To do – Find the line with "مقاومة المواد الكيميائية" and the line with "дорожного движения для велосипедистов со" in the entries below; output exactly those two lines, every line between them, and no others.

Data for this task –

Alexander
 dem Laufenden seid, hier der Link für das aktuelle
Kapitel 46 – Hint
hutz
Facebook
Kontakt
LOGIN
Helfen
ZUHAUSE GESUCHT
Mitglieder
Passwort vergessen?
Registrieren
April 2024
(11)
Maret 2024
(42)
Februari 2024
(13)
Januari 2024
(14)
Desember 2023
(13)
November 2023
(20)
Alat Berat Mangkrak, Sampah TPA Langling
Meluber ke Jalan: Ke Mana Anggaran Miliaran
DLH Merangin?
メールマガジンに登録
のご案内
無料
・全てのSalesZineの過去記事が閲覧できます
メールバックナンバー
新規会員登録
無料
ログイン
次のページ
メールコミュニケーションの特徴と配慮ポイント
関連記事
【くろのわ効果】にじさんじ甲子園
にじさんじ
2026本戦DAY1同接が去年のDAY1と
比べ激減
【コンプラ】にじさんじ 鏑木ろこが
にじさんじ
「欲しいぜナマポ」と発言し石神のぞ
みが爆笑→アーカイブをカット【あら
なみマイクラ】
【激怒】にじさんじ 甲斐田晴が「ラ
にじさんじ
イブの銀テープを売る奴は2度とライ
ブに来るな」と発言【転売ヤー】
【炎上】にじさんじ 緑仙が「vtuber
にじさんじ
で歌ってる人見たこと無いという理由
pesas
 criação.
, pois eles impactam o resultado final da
==
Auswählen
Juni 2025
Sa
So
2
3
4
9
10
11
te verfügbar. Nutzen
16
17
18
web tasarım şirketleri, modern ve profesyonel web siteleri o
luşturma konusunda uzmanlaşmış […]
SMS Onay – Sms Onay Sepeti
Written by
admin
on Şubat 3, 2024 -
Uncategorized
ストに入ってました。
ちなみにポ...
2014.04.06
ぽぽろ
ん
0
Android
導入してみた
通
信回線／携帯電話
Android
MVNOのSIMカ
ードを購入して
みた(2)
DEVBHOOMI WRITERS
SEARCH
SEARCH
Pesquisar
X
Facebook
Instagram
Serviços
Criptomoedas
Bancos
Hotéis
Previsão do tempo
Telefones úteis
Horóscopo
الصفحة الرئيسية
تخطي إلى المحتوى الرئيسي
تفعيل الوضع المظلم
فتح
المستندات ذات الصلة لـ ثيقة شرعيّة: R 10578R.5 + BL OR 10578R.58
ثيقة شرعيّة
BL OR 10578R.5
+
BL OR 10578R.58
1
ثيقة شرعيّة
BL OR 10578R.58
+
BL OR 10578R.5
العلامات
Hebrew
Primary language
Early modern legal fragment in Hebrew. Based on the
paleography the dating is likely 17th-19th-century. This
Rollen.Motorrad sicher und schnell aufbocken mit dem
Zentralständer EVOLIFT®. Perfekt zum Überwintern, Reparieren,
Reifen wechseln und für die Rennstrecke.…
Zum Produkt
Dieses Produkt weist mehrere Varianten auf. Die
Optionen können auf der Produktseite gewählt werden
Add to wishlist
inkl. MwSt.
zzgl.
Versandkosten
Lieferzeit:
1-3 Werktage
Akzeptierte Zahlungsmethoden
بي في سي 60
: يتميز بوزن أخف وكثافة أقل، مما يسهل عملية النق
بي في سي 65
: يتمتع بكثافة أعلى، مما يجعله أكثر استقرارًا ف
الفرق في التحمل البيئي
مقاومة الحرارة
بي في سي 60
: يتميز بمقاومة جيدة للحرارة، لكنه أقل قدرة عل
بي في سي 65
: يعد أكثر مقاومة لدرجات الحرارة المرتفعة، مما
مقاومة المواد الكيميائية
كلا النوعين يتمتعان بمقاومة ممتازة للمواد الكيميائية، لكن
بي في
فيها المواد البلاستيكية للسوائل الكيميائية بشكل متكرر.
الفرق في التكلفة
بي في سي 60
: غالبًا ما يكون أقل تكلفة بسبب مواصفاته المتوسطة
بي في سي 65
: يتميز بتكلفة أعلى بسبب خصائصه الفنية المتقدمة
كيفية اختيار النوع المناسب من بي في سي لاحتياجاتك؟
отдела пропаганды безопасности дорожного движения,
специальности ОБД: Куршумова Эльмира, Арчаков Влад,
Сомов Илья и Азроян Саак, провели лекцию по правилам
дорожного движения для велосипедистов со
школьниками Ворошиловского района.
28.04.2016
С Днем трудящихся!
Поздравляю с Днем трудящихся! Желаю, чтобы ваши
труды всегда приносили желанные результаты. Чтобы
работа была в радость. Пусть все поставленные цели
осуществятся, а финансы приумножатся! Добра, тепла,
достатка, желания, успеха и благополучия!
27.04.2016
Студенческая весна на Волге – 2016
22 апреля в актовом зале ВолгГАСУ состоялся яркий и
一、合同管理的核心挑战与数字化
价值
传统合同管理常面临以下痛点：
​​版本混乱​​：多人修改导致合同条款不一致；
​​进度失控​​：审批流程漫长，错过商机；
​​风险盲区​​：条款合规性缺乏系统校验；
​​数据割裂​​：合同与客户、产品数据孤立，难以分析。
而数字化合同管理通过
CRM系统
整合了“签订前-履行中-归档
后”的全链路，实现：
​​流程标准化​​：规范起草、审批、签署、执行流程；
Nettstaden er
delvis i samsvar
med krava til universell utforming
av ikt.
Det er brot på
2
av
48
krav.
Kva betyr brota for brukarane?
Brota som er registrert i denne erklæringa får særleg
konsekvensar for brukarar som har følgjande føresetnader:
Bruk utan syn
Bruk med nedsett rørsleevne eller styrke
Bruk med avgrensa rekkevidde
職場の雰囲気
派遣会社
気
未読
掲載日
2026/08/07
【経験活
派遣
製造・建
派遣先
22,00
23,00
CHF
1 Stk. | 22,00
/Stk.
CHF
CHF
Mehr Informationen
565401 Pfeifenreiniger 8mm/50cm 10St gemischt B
---
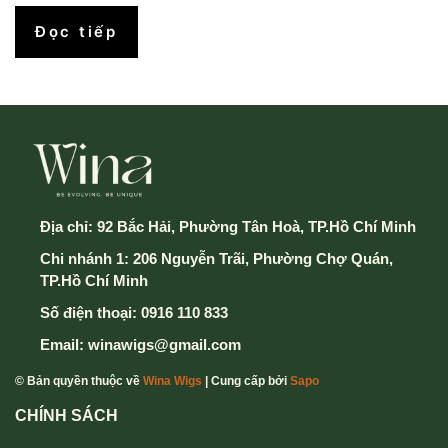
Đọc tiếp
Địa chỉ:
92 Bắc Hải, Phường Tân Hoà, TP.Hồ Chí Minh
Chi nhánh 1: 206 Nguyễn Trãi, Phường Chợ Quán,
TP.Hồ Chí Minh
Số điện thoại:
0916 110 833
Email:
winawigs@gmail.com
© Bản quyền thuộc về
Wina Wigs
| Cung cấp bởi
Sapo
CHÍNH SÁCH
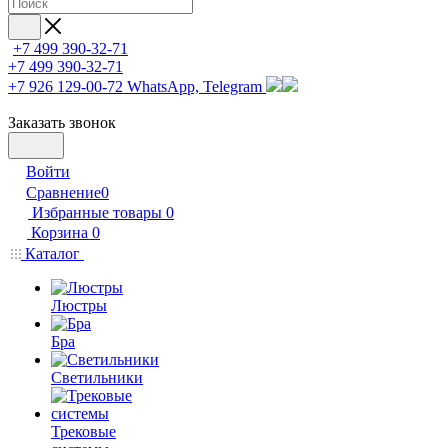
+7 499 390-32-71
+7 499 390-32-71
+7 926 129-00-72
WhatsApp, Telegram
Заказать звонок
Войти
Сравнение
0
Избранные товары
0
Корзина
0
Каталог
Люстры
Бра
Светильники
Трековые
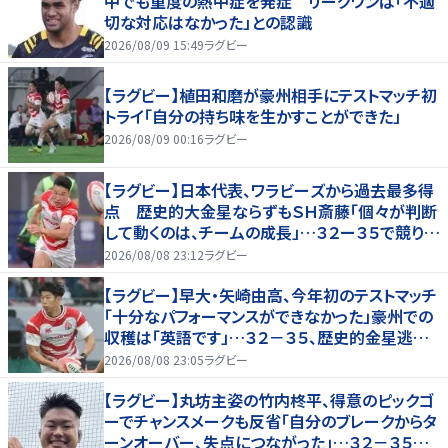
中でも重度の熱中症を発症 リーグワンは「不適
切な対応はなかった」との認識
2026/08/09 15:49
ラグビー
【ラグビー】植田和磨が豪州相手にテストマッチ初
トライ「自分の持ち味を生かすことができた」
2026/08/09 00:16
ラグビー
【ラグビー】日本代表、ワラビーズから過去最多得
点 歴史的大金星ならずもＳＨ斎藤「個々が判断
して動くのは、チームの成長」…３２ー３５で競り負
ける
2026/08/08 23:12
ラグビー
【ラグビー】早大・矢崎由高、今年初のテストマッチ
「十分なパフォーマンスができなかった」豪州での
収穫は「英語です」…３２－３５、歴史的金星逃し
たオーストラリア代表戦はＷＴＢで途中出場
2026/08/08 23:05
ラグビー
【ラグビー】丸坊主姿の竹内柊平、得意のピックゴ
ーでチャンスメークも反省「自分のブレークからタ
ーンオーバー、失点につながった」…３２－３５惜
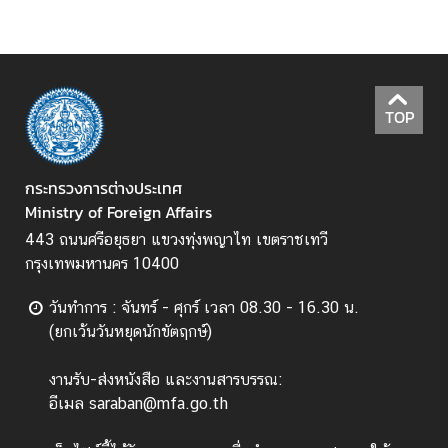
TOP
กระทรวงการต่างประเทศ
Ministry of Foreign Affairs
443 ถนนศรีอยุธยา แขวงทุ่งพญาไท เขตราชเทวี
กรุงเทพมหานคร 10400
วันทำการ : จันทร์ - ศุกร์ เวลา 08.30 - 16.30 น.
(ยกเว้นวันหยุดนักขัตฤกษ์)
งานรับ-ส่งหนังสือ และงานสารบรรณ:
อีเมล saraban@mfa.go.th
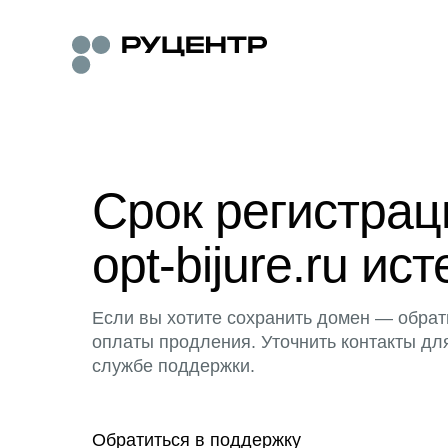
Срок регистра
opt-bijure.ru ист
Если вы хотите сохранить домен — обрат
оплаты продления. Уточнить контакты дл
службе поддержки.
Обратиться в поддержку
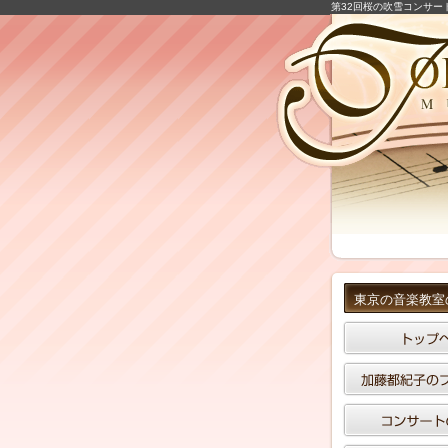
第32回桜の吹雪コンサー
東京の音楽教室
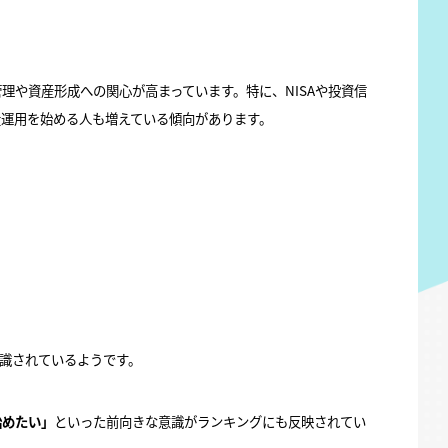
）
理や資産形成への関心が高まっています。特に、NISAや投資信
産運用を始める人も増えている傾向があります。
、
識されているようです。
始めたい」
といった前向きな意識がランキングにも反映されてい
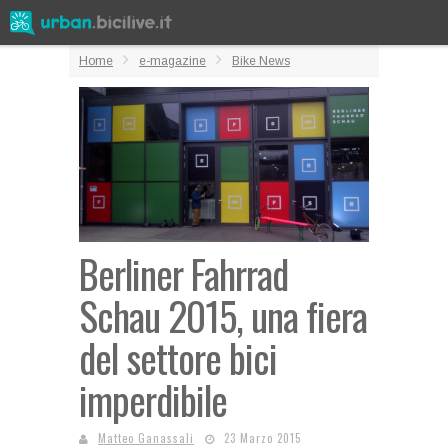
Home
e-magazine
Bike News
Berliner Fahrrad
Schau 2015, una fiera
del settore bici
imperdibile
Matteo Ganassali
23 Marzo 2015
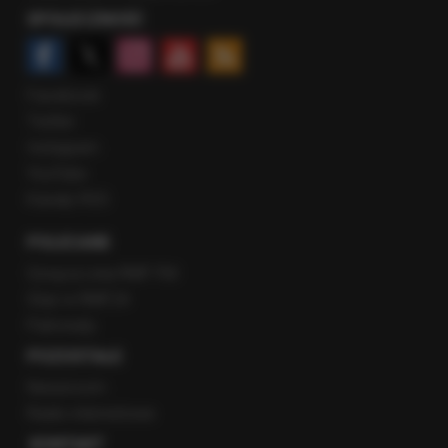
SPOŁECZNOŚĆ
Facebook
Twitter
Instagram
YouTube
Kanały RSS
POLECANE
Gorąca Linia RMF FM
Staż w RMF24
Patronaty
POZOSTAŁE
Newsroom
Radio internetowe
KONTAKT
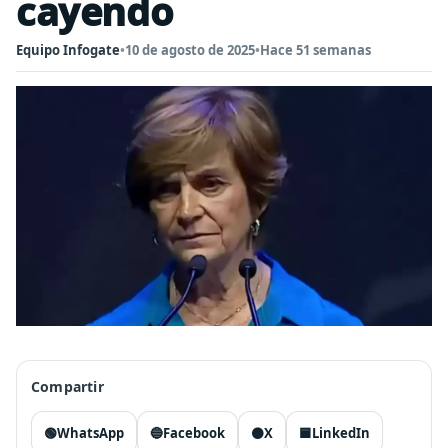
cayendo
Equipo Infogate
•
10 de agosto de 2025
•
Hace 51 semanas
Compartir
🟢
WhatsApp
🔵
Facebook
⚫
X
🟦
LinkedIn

Solution to this problem –
مقاومة المواد الكيميائية
كلا النوعين يتمتعان بمقاومة ممتازة للمواد الكيميائية، لكن
بي في
فيها المواد البلاستيكية للسوائل الكيميائية بشكل متكرر.
الفرق في التكلفة
بي في سي 60
: غالبًا ما يكون أقل تكلفة بسبب مواصفاته المتوسطة
بي في سي 65
: يتميز بتكلفة أعلى بسبب خصائصه الفنية المتقدمة
كيفية اختيار النوع المناسب من بي في سي لاحتياجاتك؟
отдела пропаганды безопасности дорожного движения,
специальности ОБД: Куршумова Эльмира, Арчаков Влад,
Сомов Илья и Азроян Саак, провели лекцию по правилам
дорожного движения для велосипедистов со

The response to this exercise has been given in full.